Lady in Black aster at Derwood, September 2014
I love participating in giveaways for gardening items and plants. Recently, I won a flat of fifty asters from New Moon Nursery, a New Jersey-based, wholesale company that specializes in Eastern native plants. The gift was actually a flat of any plant they had in stock and I specifically asked for Aster lateriflorus ‘Lady in Black’. I first saw Lady in Black last fall at the Master Gardener Demonstration Gardens at the Agricultural History Farm Park in Derwood, Maryland. I was struck by mass of pretty small flowers and the colorful foliage. Also known as calico aster, this particular type of aster grows to 3 feet, has purple black leaves, and blooms small, daisy-like white and purple pink flowers in September and October. Drought tolerant when established, Lady in Black is a low maintenance, native plant known for attracting butterflies but not attracting rabbits and deer.
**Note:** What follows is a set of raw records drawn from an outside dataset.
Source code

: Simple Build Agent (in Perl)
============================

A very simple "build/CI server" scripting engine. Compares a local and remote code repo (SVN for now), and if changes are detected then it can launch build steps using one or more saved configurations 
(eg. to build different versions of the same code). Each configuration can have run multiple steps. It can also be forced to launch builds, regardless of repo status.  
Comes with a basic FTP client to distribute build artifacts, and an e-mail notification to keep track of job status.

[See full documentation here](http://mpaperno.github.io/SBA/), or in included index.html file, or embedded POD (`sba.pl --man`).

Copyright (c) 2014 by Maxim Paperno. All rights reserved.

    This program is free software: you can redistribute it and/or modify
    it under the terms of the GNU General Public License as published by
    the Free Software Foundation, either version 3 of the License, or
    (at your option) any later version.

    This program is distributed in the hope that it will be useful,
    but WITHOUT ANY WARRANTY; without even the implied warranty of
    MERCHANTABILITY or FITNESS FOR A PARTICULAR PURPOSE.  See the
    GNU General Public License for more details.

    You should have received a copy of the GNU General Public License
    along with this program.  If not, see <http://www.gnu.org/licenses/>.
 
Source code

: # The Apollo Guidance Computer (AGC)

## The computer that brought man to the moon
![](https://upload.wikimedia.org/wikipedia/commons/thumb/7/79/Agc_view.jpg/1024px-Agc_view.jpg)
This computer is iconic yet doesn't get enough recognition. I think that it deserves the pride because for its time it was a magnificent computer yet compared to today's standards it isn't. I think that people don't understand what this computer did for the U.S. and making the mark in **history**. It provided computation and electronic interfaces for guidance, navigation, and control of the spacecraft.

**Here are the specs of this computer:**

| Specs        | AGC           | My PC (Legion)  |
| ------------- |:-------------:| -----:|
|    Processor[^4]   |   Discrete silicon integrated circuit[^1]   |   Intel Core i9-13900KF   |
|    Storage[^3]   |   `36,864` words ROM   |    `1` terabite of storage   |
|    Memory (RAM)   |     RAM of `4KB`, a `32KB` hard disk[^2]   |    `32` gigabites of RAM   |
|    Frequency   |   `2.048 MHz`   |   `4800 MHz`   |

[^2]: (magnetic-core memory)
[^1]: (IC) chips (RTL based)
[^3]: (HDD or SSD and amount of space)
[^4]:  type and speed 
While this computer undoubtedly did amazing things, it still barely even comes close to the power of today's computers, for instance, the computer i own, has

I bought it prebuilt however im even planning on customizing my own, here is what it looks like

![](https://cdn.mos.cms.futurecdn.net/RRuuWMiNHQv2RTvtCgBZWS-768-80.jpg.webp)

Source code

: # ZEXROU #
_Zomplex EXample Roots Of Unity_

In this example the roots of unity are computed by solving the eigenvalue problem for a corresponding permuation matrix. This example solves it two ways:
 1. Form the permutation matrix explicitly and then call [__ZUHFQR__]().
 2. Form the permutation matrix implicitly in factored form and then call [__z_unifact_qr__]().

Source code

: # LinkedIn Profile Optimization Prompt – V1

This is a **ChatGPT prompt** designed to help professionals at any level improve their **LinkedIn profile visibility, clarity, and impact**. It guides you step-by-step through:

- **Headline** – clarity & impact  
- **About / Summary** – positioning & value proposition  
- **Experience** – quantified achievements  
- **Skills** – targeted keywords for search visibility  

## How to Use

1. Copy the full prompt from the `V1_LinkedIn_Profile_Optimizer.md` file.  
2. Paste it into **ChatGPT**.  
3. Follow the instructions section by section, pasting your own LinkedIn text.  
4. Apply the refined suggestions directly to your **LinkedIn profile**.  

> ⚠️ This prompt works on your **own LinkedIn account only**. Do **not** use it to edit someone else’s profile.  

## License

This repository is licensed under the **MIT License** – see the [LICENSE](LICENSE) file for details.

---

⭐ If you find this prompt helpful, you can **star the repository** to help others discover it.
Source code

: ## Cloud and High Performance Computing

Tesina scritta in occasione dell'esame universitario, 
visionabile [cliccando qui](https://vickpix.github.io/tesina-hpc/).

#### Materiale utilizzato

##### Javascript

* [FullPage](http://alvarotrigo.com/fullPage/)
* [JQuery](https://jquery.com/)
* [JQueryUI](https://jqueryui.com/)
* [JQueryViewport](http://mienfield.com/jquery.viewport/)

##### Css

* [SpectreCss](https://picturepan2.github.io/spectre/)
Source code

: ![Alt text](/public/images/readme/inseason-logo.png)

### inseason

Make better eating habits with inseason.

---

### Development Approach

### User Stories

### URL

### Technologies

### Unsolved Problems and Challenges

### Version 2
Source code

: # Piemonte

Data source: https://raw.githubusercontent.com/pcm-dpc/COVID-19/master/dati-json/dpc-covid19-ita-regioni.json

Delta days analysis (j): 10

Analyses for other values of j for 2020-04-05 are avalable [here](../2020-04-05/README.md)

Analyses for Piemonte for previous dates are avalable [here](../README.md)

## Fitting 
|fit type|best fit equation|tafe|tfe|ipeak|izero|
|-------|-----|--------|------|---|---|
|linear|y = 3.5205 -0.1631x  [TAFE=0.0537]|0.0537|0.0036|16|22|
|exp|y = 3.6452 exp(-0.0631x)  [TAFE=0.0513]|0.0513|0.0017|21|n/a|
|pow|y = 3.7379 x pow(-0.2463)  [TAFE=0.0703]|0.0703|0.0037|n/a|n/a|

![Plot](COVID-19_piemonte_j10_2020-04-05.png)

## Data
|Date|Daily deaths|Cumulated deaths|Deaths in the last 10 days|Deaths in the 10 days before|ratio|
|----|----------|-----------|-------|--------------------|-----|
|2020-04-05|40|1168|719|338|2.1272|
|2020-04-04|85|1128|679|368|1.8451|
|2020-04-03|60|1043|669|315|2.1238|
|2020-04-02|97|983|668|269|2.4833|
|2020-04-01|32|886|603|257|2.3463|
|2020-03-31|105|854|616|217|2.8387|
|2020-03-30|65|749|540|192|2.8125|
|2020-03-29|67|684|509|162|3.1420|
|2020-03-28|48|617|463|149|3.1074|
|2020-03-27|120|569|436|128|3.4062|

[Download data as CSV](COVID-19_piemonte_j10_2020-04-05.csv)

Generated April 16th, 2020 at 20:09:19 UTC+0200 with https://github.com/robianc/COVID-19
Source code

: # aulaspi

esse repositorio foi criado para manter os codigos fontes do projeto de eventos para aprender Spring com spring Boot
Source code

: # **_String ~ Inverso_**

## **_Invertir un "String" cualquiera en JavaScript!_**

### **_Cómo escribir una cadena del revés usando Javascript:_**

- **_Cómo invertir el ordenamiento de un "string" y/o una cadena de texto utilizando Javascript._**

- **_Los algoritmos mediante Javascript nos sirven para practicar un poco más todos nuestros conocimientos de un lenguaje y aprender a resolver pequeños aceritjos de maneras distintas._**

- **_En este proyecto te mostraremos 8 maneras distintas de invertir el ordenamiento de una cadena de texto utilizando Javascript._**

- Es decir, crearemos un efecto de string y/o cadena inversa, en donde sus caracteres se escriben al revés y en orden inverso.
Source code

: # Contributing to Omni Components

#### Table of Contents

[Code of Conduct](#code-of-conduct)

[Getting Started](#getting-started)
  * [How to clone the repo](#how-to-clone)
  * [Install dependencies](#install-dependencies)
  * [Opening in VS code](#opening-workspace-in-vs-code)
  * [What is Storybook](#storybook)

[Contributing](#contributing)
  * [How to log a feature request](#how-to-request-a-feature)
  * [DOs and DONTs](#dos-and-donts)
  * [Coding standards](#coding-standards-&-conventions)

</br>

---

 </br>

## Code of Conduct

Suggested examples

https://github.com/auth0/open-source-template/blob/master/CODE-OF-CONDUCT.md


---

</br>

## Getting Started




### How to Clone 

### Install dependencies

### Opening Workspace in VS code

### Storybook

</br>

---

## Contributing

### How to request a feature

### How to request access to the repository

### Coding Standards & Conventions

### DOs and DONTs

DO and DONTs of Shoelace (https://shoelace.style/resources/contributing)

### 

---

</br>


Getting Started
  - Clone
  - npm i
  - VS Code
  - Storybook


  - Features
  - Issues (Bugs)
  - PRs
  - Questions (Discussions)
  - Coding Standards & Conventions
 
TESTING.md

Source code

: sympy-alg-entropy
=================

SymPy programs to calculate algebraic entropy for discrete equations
Fifty asters in flat, September 2015
I was excited to get the asters but fifty plants! What was I going to do? I barely had the space for five let alone fifty! And even if I had the space, it was too hot and dry to plant in the ground, the small roots would shrivel up in no time. These plants were in a 50-cell, deep plug tray which means that each plant was only about 2 inches in diameter with a 4-inch depth. Planting them in the ground now during the current drought and high temperatures would only kill them. Yet leaving them in the flat all winter long would also kill them. For now, I put the flat in a place in the garden that received morning sun and afternoon shade to reduce the heat and stress and watered every few days. Later in the month, when the heat diminishes, I will plant all fifty in my melon patch, which is a new bed in full sun, but vacant now as melon season has passed. The little asters will live in the melon patch over the winter in a holding pattern (alive but not growing) while their roots dig down for moisture and insulation. In May, I will transplant most of them into small plastic containers and plant the ones I want to keep elsewhere in my own garden. So friends and family, next year I will be sharing about 40 native aster plants, lovely perennials with beautiful fall flowers!